Back in 1990 I applied to the BBC for accreditation to attend the Contest as a journalist. It’s a privilege which allows you full access to the rehearsals, press conferences, delegation parties and most importantly, the opportunity to meet and mingle with the performers.

That year I spent a thrilling week chatting with singers about their songs, discussing the (obviously) deep and meaningful lyrics with composers, and the merits of which frock showed up the singer’s natural assets best with their Head of Delegation.

Then it struck me that I was now actually part of the event which I had obsessed about since I was around five years old! In one instant I realised that I had crossed a bridge, and would no longer be content with simply watching the show from the comfort of my living room. I had to be there, and had to be a part of the magic of Eurovision.

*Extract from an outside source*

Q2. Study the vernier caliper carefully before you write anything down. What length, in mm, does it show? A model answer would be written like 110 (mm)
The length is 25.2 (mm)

And so, some 23 contests later, I find myself on the shores of the Caspian Sea - the furthest east we have ever been.

We’re in Baku, capital city of the oil-rich nation of Azerbaijan. Whether or not this is actually Europe is debatable, but the country has pulled out all the stops to ensure that they stage the biggest and most lavish production we’ve ever seen.

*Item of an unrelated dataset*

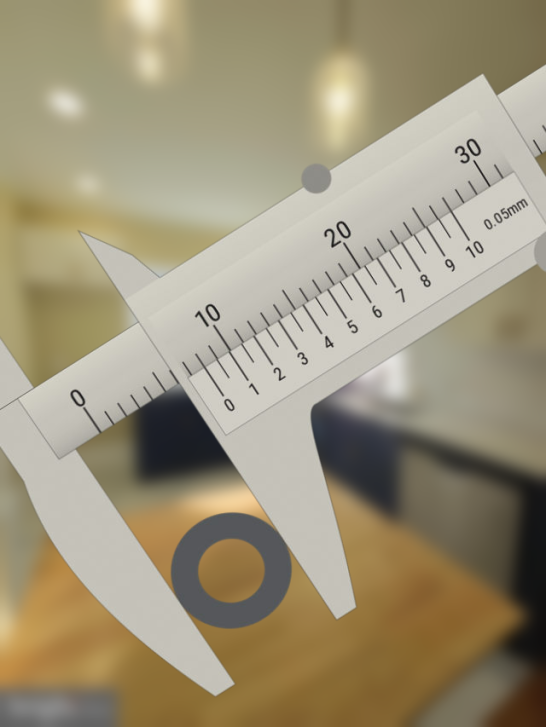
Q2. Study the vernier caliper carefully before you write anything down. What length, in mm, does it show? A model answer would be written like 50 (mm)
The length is 8.0 (mm)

The 16,000 seat Crystal Hall, where the contest is being staged, was erected in less than eight months.

Much has been made about the human rights issues in the country and many political activists have fought to have the contest moved away, but with an Olympic bid for 2020 in the offing, the authorities here are keen to show what is actually a stunningly beautiful city as having the infrastructure and capacity to stage a world-class event.

It won’t just be the eyes of Europe that are fixed on Baku on Saturday night...

As for me, well, I’m having a complete hoot mixing with the great and good of the most fabulous event on the year (in my calendar anyway)... and now I’m off to discuss cake recipes with the septuagenarian grannies representing Russia.